EP0533614A3

EP0533614A3 - Speech synthesis using perceptual linear prediction parameters

Info

Publication number: EP0533614A3
Application number: EP19920710028
Authority: EP
Inventors: Louis Anthony Jr. Cox; Hynek Hermansky
Original assignee: US West Advanced Technologies Inc
Current assignee: US West Advanced Technologies Inc
Priority date: 1991-09-18
Filing date: 1992-09-09
Publication date: 1993-10-27
Also published as: CA2074418C; NZ243731A; ZA926061B; US5165008A; AU2063892A; AU639394B2; CA2074418A1; EP0533614A2

Abstract

A method for synthesizing human using a linear mapping of a small set of coefficients that are speaker-independent.

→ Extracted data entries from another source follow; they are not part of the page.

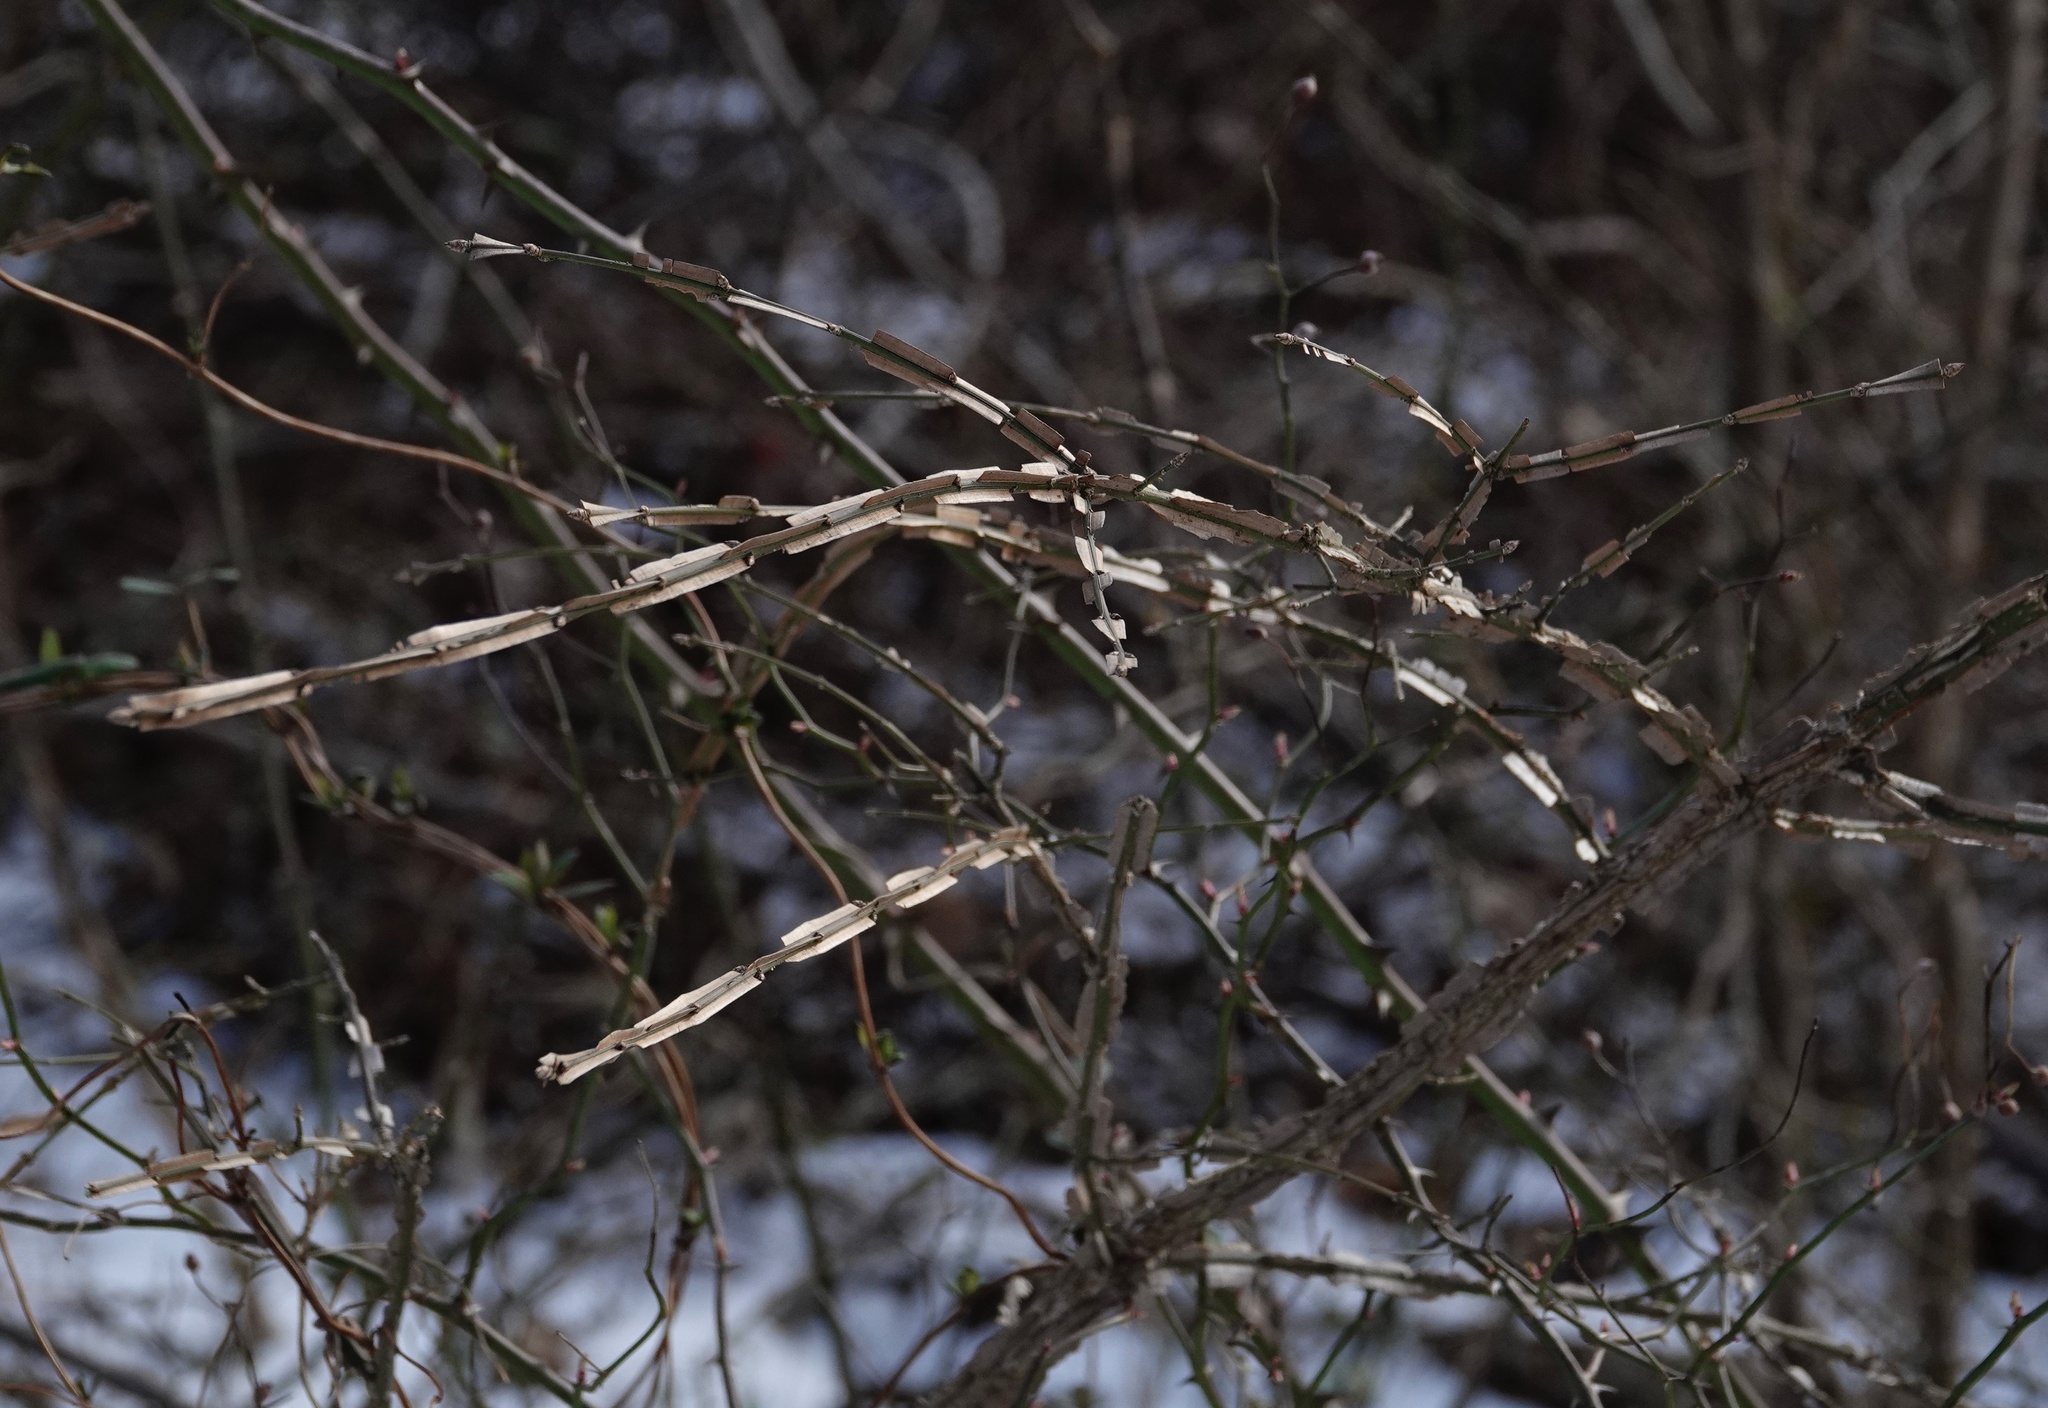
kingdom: Plantae
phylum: Tracheophyta
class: Magnoliopsida
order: Celastrales
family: Celastraceae
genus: Euonymus
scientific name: Euonymus alatus
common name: Winged euonymus
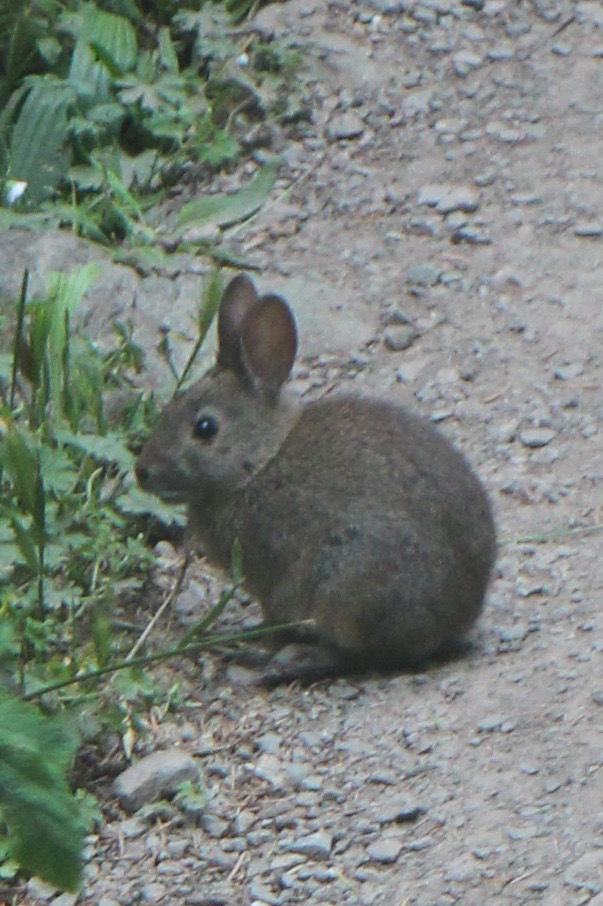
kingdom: Animalia
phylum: Chordata
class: Mammalia
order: Lagomorpha
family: Leporidae
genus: Sylvilagus
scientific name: Sylvilagus bachmani
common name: Brush rabbit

Preferably, the speaker-independent set of coefficients are cepstral coefficients developed during a training session using a perceptual linear predictive analysis. A linear predictive all-pole model is used to develop corresponding formants and bandwidths to which the cepstral coefficients are mapped by using a separate multiple regression model for each of the five formant frequencies and five formant bandwidths. The dual analysis produces both the cepstral coefficients of the PLP model for the different vowel-like sounds and their true formant frequencies and bandwidths. The separate multiple regression models developed by mapping the cepstral coefficients into the formant frequencies and formant bandwidths can then be applied to cepstral coefficients determined for subsequent speech to produce corresponding formants and bandwidths used to synthesize that speech. Since less data are required for synthesizing each speech segment than in conventional techniques, a reduction in the required storage space and/or transmission rate for the data required in the synthesis is achieved. In addition, the cepstral coefficients for each speech segment can be used with the regressive model for a different speaker, to produce synthesized speech corresponding to the different speaker.